Royaume-Uni: perdre son compte bancaire, la terreur des travailleurs du sexe
Marin Scarlett, travailleuse du sexe londonienne, et Nigel Farage, populiste europhobe, n'ont a priori pas grand chose en commun. Mais l'un comme l'autre conspuent le système bancaire britannique pour les fermetures de comptes imposées aux clients.

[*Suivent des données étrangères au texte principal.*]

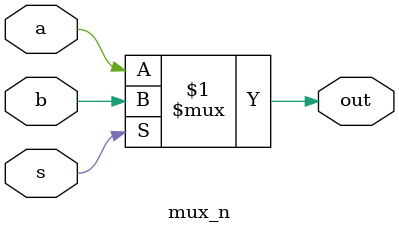
<source format=v>
/*
i281 Top Level Entity
*/

//module includes
module i281_toplevel (
    input run,
    input clock,
    input reset,
    input [16:0] switches,
    output [7:0] datamem0,
    output [7:0] datamem1,
    output [7:0] datamem2,
    output [7:0] datamem3,
    output [7:0] datamem4,
    output [7:0] datamem5,
    output [7:0] datamem6,
    output [7:0] datamem7,
    output [7:0] datamem8,
    output [7:0] datamem9,
    output [7:0] datamem10,
    output [7:0] datamem11,
    output [7:0] datamem12,
    output [7:0] datamem13,
    output [7:0] datamem14,
    output [7:0] datamem15
);
  //internal wiring
  wire [16:0] instruction;

  wire [1:18] ctrl_out;
  wire [26:0] op_in;
  wire [ 3:0] flag_in;

  wire [ 7:0] alu_in_one;
  wire [ 7:0] alu_in_two;
  wire [ 7:0] alu_result;
  wire [ 3:0] alu_flags;

  wire [ 7:0] alu_result_mux_out;
  wire [ 7:0] register_output_two;
  wire [ 7:0] output_to_opcode;
  wire [ 7:0] output_to_multicycle_opcode;
  wire [ 7:0] output_from_multicycle_opcode;

  wire [ 7:0] reg_in;

  wire [5:0] current_pc, next_pc;

  wire [7:0] data_memory_out, dmem_input_mux_out;

  wire multicycle_flag;
  wire opcode_next_instruction_trigger;

  //interconnections

  codemem CODE_MEMORY (
      run,
      clock,
      reset,
      ctrl_out[1],
      alu_result_mux_out[5:0],
      switches,
      current_pc,
      instruction,
      multicycle_flag
  );

  multicycledecoder MULTI_DECODER (
      multicycle_flag,
      instruction[16:8],
      output_to_opcode,
      output_to_multicycle_opcode
  );

  opcodemulticycle OPCODE_MULTICYCLE (
      run,
      clock,
      reset,
      output_to_multicycle_opcode,
      flag_in,
      opcode_next_instruction_trigger,
      output_from_multicycle_opcode
  );

  opcodedec OPCODE_DECODER (
      multicycle_flag,
      output_to_opcode,
      output_from_multicycle_opcode,
      1'b1,
      op_in
  );

  controllogic CONTROL_LOGIC (
      op_in,
      flag_in,
      ctrl_out
  );

  alu ALU (
      ctrl_out[12],
      ctrl_out[13],
      alu_in_one,
      alu_in_two,
      alu_flags,
      alu_result
  );


  flags FLAGS (
      run,
      clock,
      reset,
      ctrl_out[14],
      alu_flags,
      flag_in
  );

  register REGISTERS (
      run,
      clock,
      reset,
      ctrl_out[8],
      ctrl_out[9],
      ctrl_out[10],
      ctrl_out[4],
      ctrl_out[5],
      ctrl_out[6],
      ctrl_out[7],
      reg_in,
      alu_in_one,
      register_output_two
  );

  mux_n #(8) ALU_Source_Mux (
      ctrl_out[11],
      register_output_two,
      instruction[7:0],
      alu_in_two
  );

  mux_n #(8) ALU_Result_Mux (
      ctrl_out[15],
      alu_result,
      instruction[7:0],
      alu_result_mux_out
  );

  mux_n #(8) REG_Writeback_Mux (
      ctrl_out[18],
      alu_result_mux_out,
      data_memory_out,
      reg_in
  );

  datamem DATA_MEMORY (
      run,
      clock,
      reset,
      ctrl_out[17],
      alu_result_mux_out[3:0],
      dmem_input_mux_out,
      alu_result_mux_out[3:0],
      data_memory_out,
      datamem0,
      datamem1,
      datamem2,
      datamem3,
      datamem4,
      datamem5,
      datamem6,
      datamem7,
      datamem8,
      datamem9,
      datamem10,
      datamem11,
      datamem12,
      datamem13,
      datamem14,
      datamem15
  );

  mux_n #(8) DMEM_Input_Mux (
      ctrl_out[16],
      register_output_two,
      switches[7:0],
      dmem_input_mux_out
  );

  pc_update PC_UPDATE (
      multicycle_flag,
      opcode_next_instruction_trigger,
      current_pc,
      instruction[5:0],
      ctrl_out[2],
      next_pc
  );

  pc PROGRAM_COUNTER (
      run,
      clock,
      reset,
      ctrl_out[3],
      next_pc,
      current_pc
  );
endmodule


module mux_n (
    s,
    a,
    b,
    out
);
  parameter n = 1;
  input wire s;
  input wire [n-1 : 0] a;
  input wire [n-1 : 0] b;
  output wire [n-1 : 0] out;

  assign out = s ? b : a;

endmodule

</source>
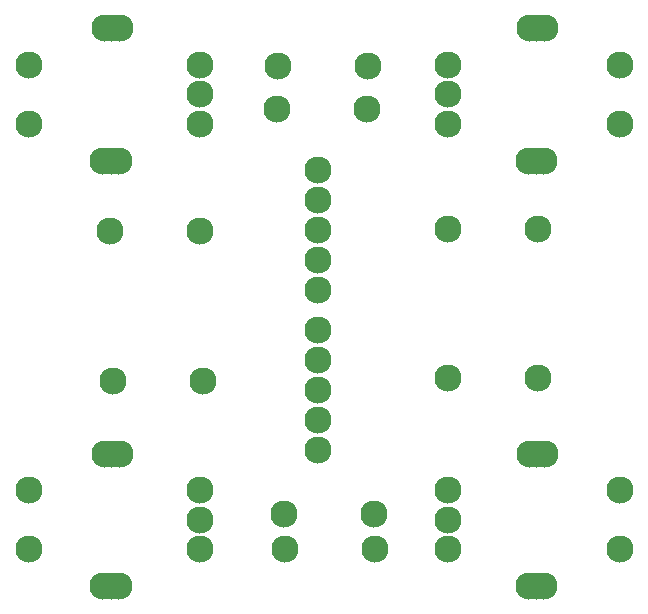
<source format=gbr>
%TF.GenerationSoftware,KiCad,Pcbnew,(5.1.6)-1*%
%TF.CreationDate,2025-01-16T14:06:25-05:00*%
%TF.ProjectId,rotary_board,726f7461-7279-45f6-926f-6172642e6b69,rev?*%
%TF.SameCoordinates,Original*%
%TF.FileFunction,Soldermask,Bot*%
%TF.FilePolarity,Negative*%
%FSLAX46Y46*%
G04 Gerber Fmt 4.6, Leading zero omitted, Abs format (unit mm)*
G04 Created by KiCad (PCBNEW (5.1.6)-1) date 2025-01-16 14:06:25*
%MOMM*%
%LPD*%
G01*
G04 APERTURE LIST*
%ADD10C,2.300000*%
G04 APERTURE END LIST*
D10*
%TO.C,SW1*%
X10600000Y37400000D03*
X9300000Y37400000D03*
X10700000Y48600000D03*
X9400000Y48600000D03*
X17500000Y40500000D03*
X17500000Y43000000D03*
X17500000Y45500000D03*
X10000000Y37400000D03*
X10000000Y48600000D03*
X3000000Y40500000D03*
X3000000Y45500000D03*
%TD*%
%TO.C,SW2*%
X45400000Y48600000D03*
X46700000Y48600000D03*
X45300000Y37400000D03*
X46600000Y37400000D03*
X38500000Y45500000D03*
X38500000Y43000000D03*
X38500000Y40500000D03*
X46000000Y48600000D03*
X46000000Y37400000D03*
X53000000Y45500000D03*
X53000000Y40500000D03*
%TD*%
%TO.C,SW3*%
X10600000Y1400000D03*
X9300000Y1400000D03*
X10700000Y12600000D03*
X9400000Y12600000D03*
X17500000Y4500000D03*
X17500000Y7000000D03*
X17500000Y9500000D03*
X10000000Y1400000D03*
X10000000Y12600000D03*
X3000000Y4500000D03*
X3000000Y9500000D03*
%TD*%
%TO.C,SW4*%
X45400000Y12600000D03*
X46700000Y12600000D03*
X45300000Y1400000D03*
X46600000Y1400000D03*
X38500000Y9500000D03*
X38500000Y7000000D03*
X38500000Y4500000D03*
X46000000Y12600000D03*
X46000000Y1400000D03*
X53000000Y9500000D03*
X53000000Y4500000D03*
%TD*%
%TO.C,J1*%
X27500000Y36580000D03*
X27500000Y34040000D03*
X27500000Y31500000D03*
X27500000Y28960000D03*
X27500000Y26420000D03*
%TD*%
%TO.C,J2*%
X27500000Y12920000D03*
X27500000Y15460000D03*
X27500000Y18000000D03*
X27500000Y20540000D03*
X27500000Y23080000D03*
%TD*%
%TO.C,R1*%
X24100000Y45400000D03*
X31720000Y45400000D03*
%TD*%
%TO.C,R2*%
X9880000Y31400000D03*
X17500000Y31400000D03*
%TD*%
%TO.C,R3*%
X31600000Y41800000D03*
X23980000Y41800000D03*
%TD*%
%TO.C,R4*%
X46120000Y31600000D03*
X38500000Y31600000D03*
%TD*%
%TO.C,R5*%
X24600000Y7500000D03*
X32220000Y7500000D03*
%TD*%
%TO.C,R6*%
X10080000Y18700000D03*
X17700000Y18700000D03*
%TD*%
%TO.C,R7*%
X32300000Y4500000D03*
X24680000Y4500000D03*
%TD*%
%TO.C,R8*%
X46120000Y19000000D03*
X38500000Y19000000D03*
%TD*%
M02*

</source>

Si les règles britanniques permettent à tout le monde le droit d'avoir un compte, les banques peuvent refuser ceux qui pourraient porter préjudice à leur image. En augmentation depuis 2016-2017, les fermetures de comptes ont atteint le chiffre d'un millier par jour en 2021-2022 selon les données de la Financial Conduct Authority, le régulateur du secteur. "C'est ridicule que des organismes financiers puissent jouer les arbitres de la morale", peste la trentenaire Marin Scarlett. La travailleuse du sexe, qui exerce depuis une quinzaine d'années, accuse les banques britanniques d'exercer une surveillance "absurde, indue", sur la profession, qui subit selon elle des fermetures de comptes arbitraires depuis longtemps. "Même en sachant que tout ce qu'on fait est légal", "on se sent stigmatisés", explique Marin Scarlett, confrontée à sa première fermeture de compte en 2018.
Cette militante de l'European Sex Workers' Rights Alliance s'est fait geler son compte pour six mois avant "évaluation". "Comment ça évaluation !? C'est mon argent !", s'était-elle alors dit.
Le mois dernier, Nigel Farage a aussi crié au scandale après avoir été averti par sa banque de la fermeture prochaine de ses comptes. Figure de l'extrême droite, Nigel Farage, ancien dirigeant du parti europhobe Ukip, s'est plaint de se voir signifier la fermeture de ses comptes en raison de ses opinions politiques. "Les banques doivent se contenter d'être des banques, pas des arbitres moraux", a-t-il réagi.
Cette affaire a braqué les regards sur la prestigieuse banque Coutts, filiale de NatWest utilisée en son temps par la reine Elizabeth II, provoquant questions devant le Parlement et démissions de dirigeants. Mais plutôt que des personnalités, la plupart des fermetures de comptes touchent des personnes qui travaillent dans des secteurs associés à la délinquance - comme le travail du sexe - selon des associations.
"Discrimination financière"
"La discrimination financière est un problème endémique dans le secteur bancaire britannique", souligne auprès de l'AFP Audrey Caradonna, porte-parole du syndicat des travailleurs du sexe (SWU). Refus d'ouverture de comptes et fermetures "augmentent", de plus en plus d'adhérents du syndicat évoquant des "gels de comptes", parfois au point de susciter des batailles judiciaires.
Une créatrice de contenu pour adultes sur le site payant OnlyFans s'est vu récemment fermer des comptes personnel et professionnel par sa banque en ligne sans explications. "Discrimination totale", peste auprès de l'AFP cette personne, qui a demandé à rester anonyme. Le travail du sexe est légal dans le pays, mais pas les activités qui y sont associées comme les maisons closes. De quoi créer une zone grise dans laquelle les banques ne veulent pas s'aventurer en "risquant" d'avoir dans leur clientèle des travailleurs du sexe, explique Audrey Caradonna, qui met en avant "l'insécurité" de l'accès de la profession au système bancaire.
Des billets dans une boite
Marin Scarlett s'est ainsi retrouvée à avoir "plein d'argent liquide dans une boîte à chaussure" sous son lit, par crainte de déposer son argent à la banque. Rosie Hodsdon, de National Ugly Mugs, une association contre la violence contre les travailleurs du sexe, souligne qu'ils se trouvent "plus exposés au vol". Selon Audrey Caradonna, le risque de fermeture de compte laisse les travailleurs du sexe les plus vulnérables "terrifiées à l'idée de se réveiller un jour sans accès à leur argent" et se trouvent "forcés de travailler de manière plus risquée pour survivre".
Après le scandale de l'affaire Farage, le gouvernement britannique a proposé d'imposer aux banques des délais de notification plus long et des explications plus claires pour les fermetures de comptes, et souligné la nécessité de "protéger la liberté d'expression".
Marin Scarlett se félicite que le débat ait lieu, tout en jugeant "choquant qu'il faille qu'il soit déclenché parce que ça arrive à une personne que la société juge comme suffisamment importante, puissante ou riche".